Document excerpt>
I had occasion to pass a week in the autumn in the little old town of
Coire or Chur, in the Grisons, where lies buried that very ancient
British king, saint, and martyr, Lucius,* who founded the Church of St.
Peter, on Cornhill. Few people note the church now-a- days, and fewer
ever heard of the saint. In the cathedral at Chur, his statue appears
surrounded by other sainted persons of his family. With tight red
breeches, a Roman habit, a curly brown beard, and a neat little gilt
crown and sceptre, he stands, a very comely and cheerful image: and,
from what I may call his peculiar position with regard to Cornhill, I
beheld this figure of St. Lucius with more interest than I should have
bestowed upon personages who, hierarchically, are, I dare say, his
superiors.

Supplied information>
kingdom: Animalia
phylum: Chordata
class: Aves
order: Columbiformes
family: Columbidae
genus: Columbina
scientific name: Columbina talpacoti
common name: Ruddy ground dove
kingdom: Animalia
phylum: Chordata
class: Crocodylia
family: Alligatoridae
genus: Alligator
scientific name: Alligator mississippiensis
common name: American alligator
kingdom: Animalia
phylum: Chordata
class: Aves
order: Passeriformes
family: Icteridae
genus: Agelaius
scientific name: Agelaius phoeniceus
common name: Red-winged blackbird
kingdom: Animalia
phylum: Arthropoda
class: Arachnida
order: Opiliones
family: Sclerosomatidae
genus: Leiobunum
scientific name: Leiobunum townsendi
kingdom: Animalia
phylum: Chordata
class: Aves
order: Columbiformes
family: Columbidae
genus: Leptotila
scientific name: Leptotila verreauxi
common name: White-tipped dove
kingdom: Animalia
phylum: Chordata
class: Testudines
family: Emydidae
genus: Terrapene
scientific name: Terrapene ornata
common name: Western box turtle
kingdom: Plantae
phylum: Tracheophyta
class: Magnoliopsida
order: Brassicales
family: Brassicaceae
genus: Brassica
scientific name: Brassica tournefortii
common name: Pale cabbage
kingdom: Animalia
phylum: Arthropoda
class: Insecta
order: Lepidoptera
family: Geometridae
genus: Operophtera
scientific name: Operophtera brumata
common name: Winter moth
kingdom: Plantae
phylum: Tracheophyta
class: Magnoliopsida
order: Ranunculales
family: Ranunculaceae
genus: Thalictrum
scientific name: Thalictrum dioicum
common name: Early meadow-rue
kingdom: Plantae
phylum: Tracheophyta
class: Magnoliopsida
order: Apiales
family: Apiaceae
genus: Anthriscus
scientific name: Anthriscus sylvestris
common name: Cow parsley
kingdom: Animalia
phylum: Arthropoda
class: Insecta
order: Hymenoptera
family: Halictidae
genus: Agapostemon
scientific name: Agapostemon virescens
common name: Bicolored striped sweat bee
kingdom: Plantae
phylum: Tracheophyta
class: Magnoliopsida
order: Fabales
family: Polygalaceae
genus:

Stated task 1> Please reproduce the passage about St. Lucius at Chur word for word.
Stated task 2> Convert only the listing lines from the line with "common name: Pale cabbage" up to and including the line with "common name: Early meadow-rue" into a JSON list of strings, one string per line, leaving out blank lines.

Expected output 1>
I had occasion to pass a week in the autumn in the little old town of
Coire or Chur, in the Grisons, where lies buried that very ancient
British king, saint, and martyr, Lucius,* who founded the Church of St.
Peter, on Cornhill. Few people note the church now-a- days, and fewer
ever heard of the saint. In the cathedral at Chur, his statue appears
surrounded by other sainted persons of his family. With tight red
breeches, a Roman habit, a curly brown beard, and a neat little gilt
crown and sceptre, he stands, a very comely and cheerful image: and,
from what I may call his peculiar position with regard to Cornhill, I
beheld this figure of St. Lucius with more interest than I should have
bestowed upon personages who, hierarchically, are, I dare say, his
superiors.

Expected output 2>
[
  "common name: Pale cabbage",
  "kingdom: Animalia",
  "phylum: Arthropoda",
  "class: Insecta",
  "order: Lepidoptera",
  "family: Geometridae",
  "genus: Operophtera",
  "scientific name: Operophtera brumata",
  "common name: Winter moth",
  "kingdom: Plantae",
  "phylum: Tracheophyta",
  "class: Magnoliopsida",
  "order: Ranunculales",
  "family: Ranunculaceae",
  "genus: Thalictrum",
  "scientific name: Thalictrum dioicum",
  "common name: Early meadow-rue"
]